<<<<
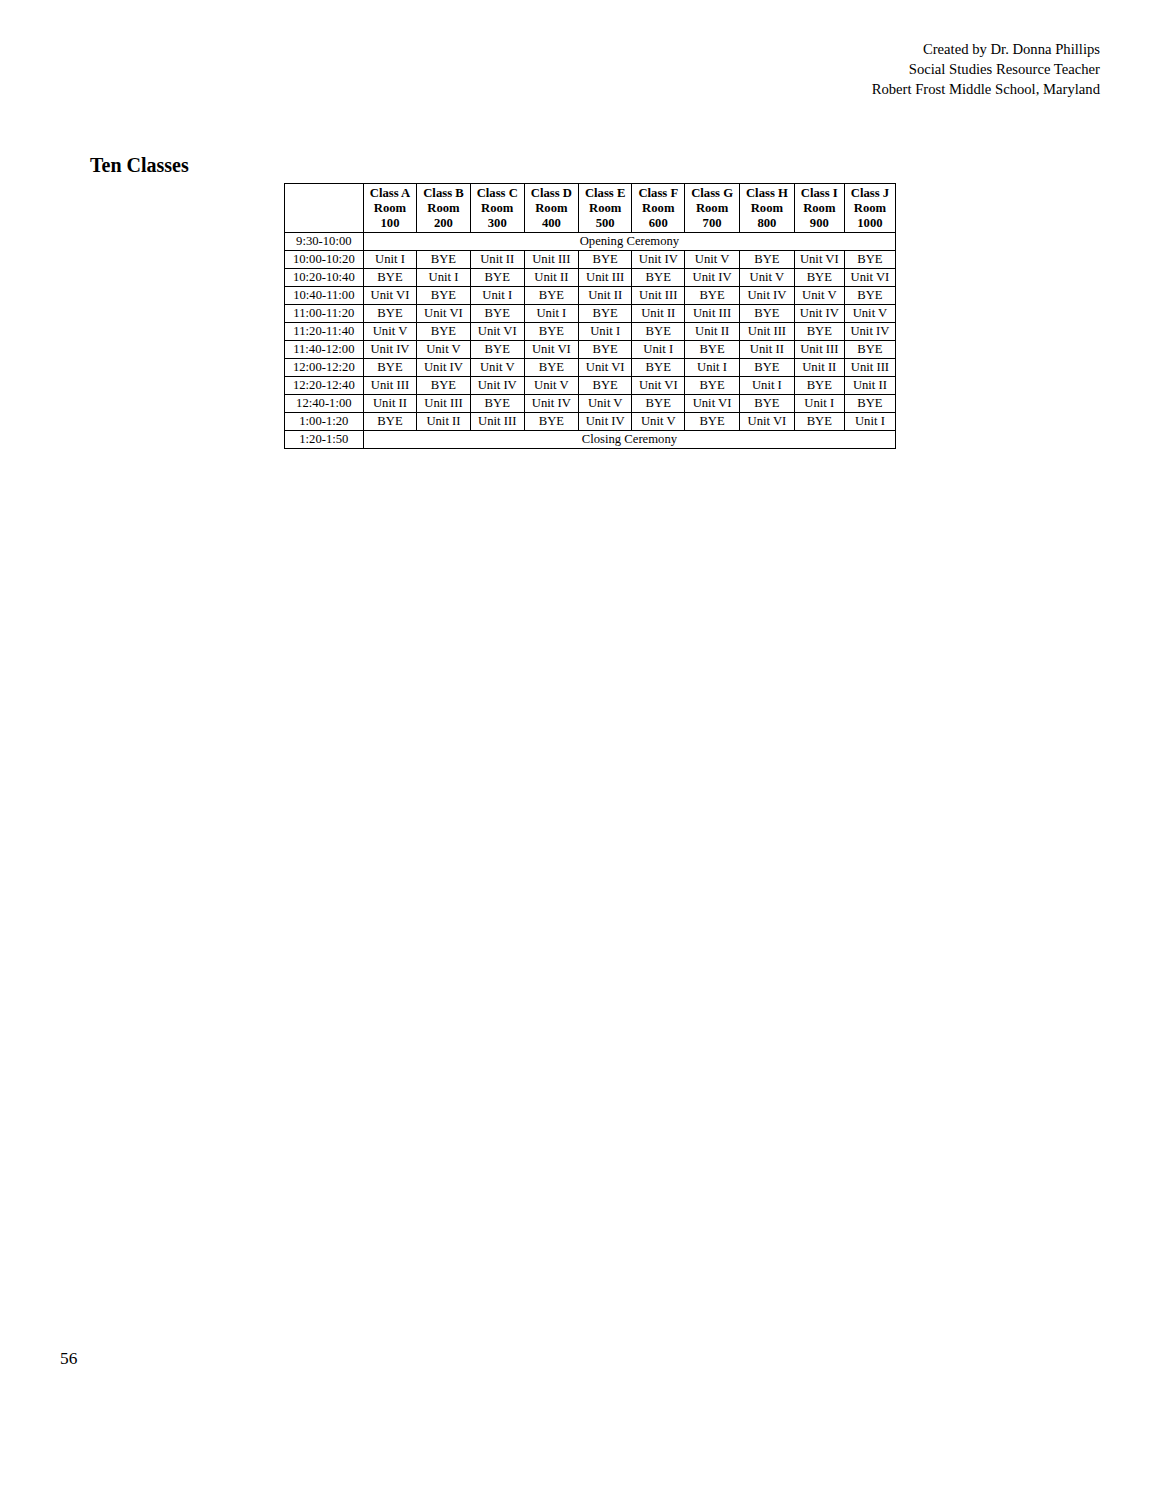Created by Dr. Donna Phillips
Social Studies Resource Teacher
Robert Frost Middle School, Maryland
Ten Classes
| | Class A Room 100 | Class B Room 200 | Class C Room 300 | Class D Room 400 | Class E Room 500 | Class F Room 600 | Class G Room 700 | Class H Room 800 | Class I Room 900 | Class J Room 1000 |
| --- | --- | --- | --- | --- | --- | --- | --- | --- | --- | --- |
| 9:30-10:00 | Opening Ceremony |
| 10:00-10:20 | Unit I | BYE | Unit II | Unit III | BYE | Unit IV | Unit V | BYE | Unit VI | BYE |
| 10:20-10:40 | BYE | Unit I | BYE | Unit II | Unit III | BYE | Unit IV | Unit V | BYE | Unit VI |
| 10:40-11:00 | Unit VI | BYE | Unit I | BYE | Unit II | Unit III | BYE | Unit IV | Unit V | BYE |
| 11:00-11:20 | BYE | Unit VI | BYE | Unit I | BYE | Unit II | Unit III | BYE | Unit IV | Unit V |
| 11:20-11:40 | Unit V | BYE | Unit VI | BYE | Unit I | BYE | Unit II | Unit III | BYE | Unit IV |
| 11:40-12:00 | Unit IV | Unit V | BYE | Unit VI | BYE | Unit I | BYE | Unit II | Unit III | BYE |
| 12:00-12:20 | BYE | Unit IV | Unit V | BYE | Unit VI | BYE | Unit I | BYE | Unit II | Unit III |
| 12:20-12:40 | Unit III | BYE | Unit IV | Unit V | BYE | Unit VI | BYE | Unit I | BYE | Unit II |
| 12:40-1:00 | Unit II | Unit III | BYE | Unit IV | Unit V | BYE | Unit VI | BYE | Unit I | BYE |
| 1:00-1:20 | BYE | Unit II | Unit III | BYE | Unit IV | Unit V | BYE | Unit VI | BYE | Unit I |
| 1:20-1:50 | Closing Ceremony |
56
>>>>
Word for word, print out all of the records above; pass over the pictures.

Created by Dr. Donna Phillips
Social Studies Resource Teacher
Robert Frost Middle School, Maryland
Ten Classes
| | Class A Room 100 | Class B Room 200 | Class C Room 300 | Class D Room 400 | Class E Room 500 | Class F Room 600 | Class G Room 700 | Class H Room 800 | Class I Room 900 | Class J Room 1000 |
| --- | --- | --- | --- | --- | --- | --- | --- | --- | --- | --- |
| 9:30-10:00 | Opening Ceremony |
| 10:00-10:20 | Unit I | BYE | Unit II | Unit III | BYE | Unit IV | Unit V | BYE | Unit VI | BYE |
| 10:20-10:40 | BYE | Unit I | BYE | Unit II | Unit III | BYE | Unit IV | Unit V | BYE | Unit VI |
| 10:40-11:00 | Unit VI | BYE | Unit I | BYE | Unit II | Unit III | BYE | Unit IV | Unit V | BYE |
| 11:00-11:20 | BYE | Unit VI | BYE | Unit I | BYE | Unit II | Unit III | BYE | Unit IV | Unit V |
| 11:20-11:40 | Unit V | BYE | Unit VI | BYE | Unit I | BYE | Unit II | Unit III | BYE | Unit IV |
| 11:40-12:00 | Unit IV | Unit V | BYE | Unit VI | BYE | Unit I | BYE | Unit II | Unit III | BYE |
| 12:00-12:20 | BYE | Unit IV | Unit V | BYE | Unit VI | BYE | Unit I | BYE | Unit II | Unit III |
| 12:20-12:40 | Unit III | BYE | Unit IV | Unit V | BYE | Unit VI | BYE | Unit I | BYE | Unit II |
| 12:40-1:00 | Unit II | Unit III | BYE | Unit IV | Unit V | BYE | Unit VI | BYE | Unit I | BYE |
| 1:00-1:20 | BYE | Unit II | Unit III | BYE | Unit IV | Unit V | BYE | Unit VI | BYE | Unit I |
| 1:20-1:50 | Closing Ceremony |
56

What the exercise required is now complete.